ASSIGNMENT: Begin with the first line below and retype each line exactly through the line containing "thumb ip: (754, 647)". Any pictures are to be left out.

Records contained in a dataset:
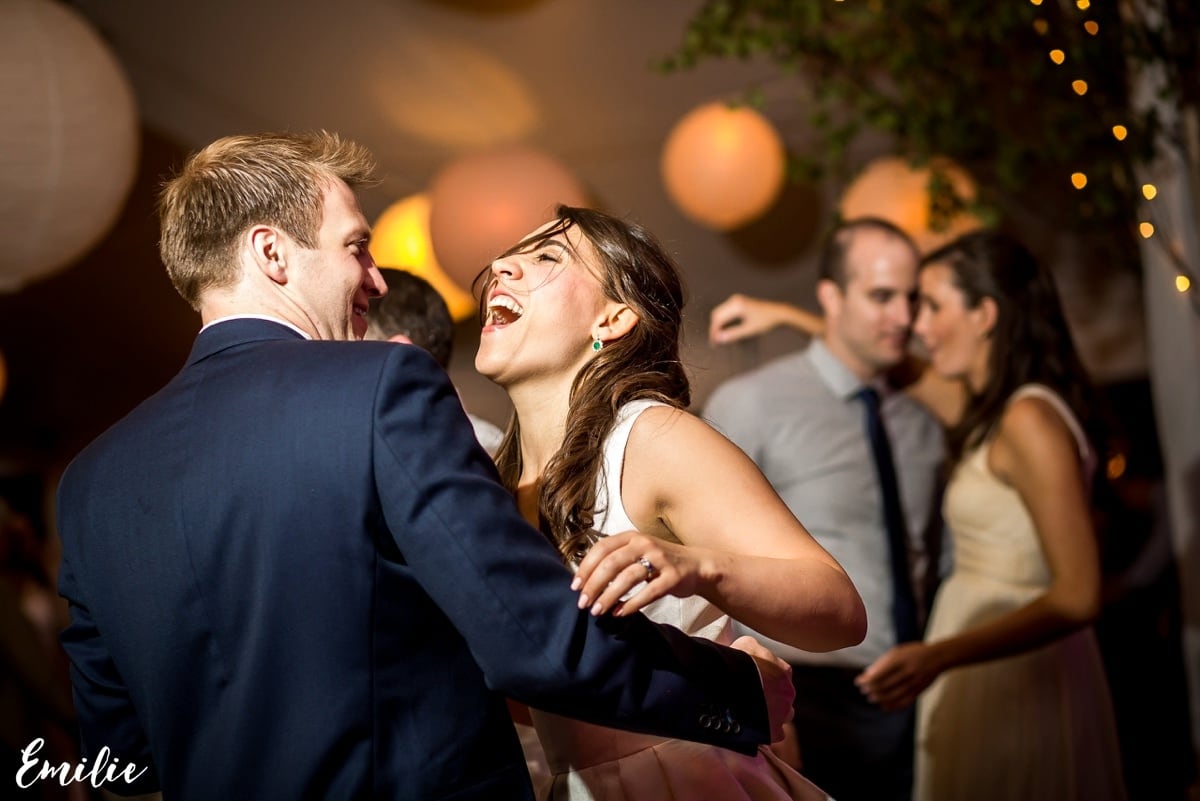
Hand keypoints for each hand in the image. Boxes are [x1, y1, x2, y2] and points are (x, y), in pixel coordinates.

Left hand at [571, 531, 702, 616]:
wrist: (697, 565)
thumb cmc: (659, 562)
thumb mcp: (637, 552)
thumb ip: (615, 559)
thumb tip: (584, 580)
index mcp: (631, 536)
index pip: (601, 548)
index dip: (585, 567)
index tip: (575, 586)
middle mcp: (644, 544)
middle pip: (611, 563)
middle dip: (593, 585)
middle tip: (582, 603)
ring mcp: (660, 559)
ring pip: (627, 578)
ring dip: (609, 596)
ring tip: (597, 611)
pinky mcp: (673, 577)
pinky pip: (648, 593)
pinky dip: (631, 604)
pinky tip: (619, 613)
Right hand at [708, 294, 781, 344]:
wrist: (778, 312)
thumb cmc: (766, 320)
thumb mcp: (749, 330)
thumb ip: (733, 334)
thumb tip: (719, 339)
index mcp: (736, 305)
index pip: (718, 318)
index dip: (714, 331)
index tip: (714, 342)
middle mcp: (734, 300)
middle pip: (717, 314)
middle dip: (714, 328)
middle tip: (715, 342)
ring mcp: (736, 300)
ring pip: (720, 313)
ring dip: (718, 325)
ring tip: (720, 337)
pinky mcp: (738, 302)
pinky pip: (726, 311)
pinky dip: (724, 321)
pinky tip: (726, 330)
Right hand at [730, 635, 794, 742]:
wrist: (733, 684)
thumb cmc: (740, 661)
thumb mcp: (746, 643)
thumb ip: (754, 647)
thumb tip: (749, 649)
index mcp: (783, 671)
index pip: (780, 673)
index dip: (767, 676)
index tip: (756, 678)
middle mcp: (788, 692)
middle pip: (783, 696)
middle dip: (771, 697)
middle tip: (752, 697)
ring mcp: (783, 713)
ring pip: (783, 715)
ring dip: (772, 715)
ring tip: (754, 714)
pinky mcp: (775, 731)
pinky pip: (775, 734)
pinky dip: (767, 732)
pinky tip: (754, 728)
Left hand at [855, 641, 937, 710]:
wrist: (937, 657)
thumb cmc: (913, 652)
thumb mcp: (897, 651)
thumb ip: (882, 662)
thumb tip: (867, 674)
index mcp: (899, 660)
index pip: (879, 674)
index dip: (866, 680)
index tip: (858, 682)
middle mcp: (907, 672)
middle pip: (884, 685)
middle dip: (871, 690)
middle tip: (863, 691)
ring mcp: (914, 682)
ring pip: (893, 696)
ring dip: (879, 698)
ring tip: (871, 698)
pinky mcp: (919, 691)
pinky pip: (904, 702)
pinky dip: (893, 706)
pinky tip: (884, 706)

RESPONSE BOX:
Hand keypoints for each hand in the image. Boxes are [x1, y1, x2, y2] and points are (x, y), in pixel coordinates.

Left hand at [571, 531, 702, 616]:
wrist: (697, 565)
thumb cmc: (659, 562)
thumb mcp: (637, 552)
thumb ip: (615, 559)
thumb tip: (584, 580)
index mcp: (631, 536)
index pip: (601, 548)
index dip: (585, 567)
index tip: (575, 586)
middle mcp: (644, 544)
middle pip: (611, 563)
middle dip: (593, 585)
middle tip: (582, 603)
ring mcp: (660, 559)
ring pip: (627, 578)
ring dip: (609, 596)
ring tip: (597, 611)
pinky mcp: (673, 577)
pinky pip: (648, 593)
pinky dip: (631, 604)
pinky tip: (619, 613)
Right hand at [708, 294, 781, 344]:
wrist: (778, 312)
thumb cmc: (766, 320)
thumb mcp: (749, 330)
thumb ip: (733, 334)
thumb tip: (719, 339)
index mcp: (736, 305)
index pip: (718, 318)
index dip: (714, 331)
index tip: (714, 342)
middle mcp: (734, 300)
middle pip: (717, 314)
middle dip: (714, 328)
middle tip: (715, 342)
ring mcp: (736, 300)
ring pip: (720, 313)
ring dip: (718, 325)
ring tip: (720, 337)
pinky mcp: (738, 302)
pinky pip: (726, 311)
pinky dip: (724, 321)
pinky tip: (726, 330)
Right hand at [730, 635, 794, 742]:
wrist: (733, 684)
thumb cmc: (740, 661)
thumb mcp: (746, 643)
thumb ip: (754, 647)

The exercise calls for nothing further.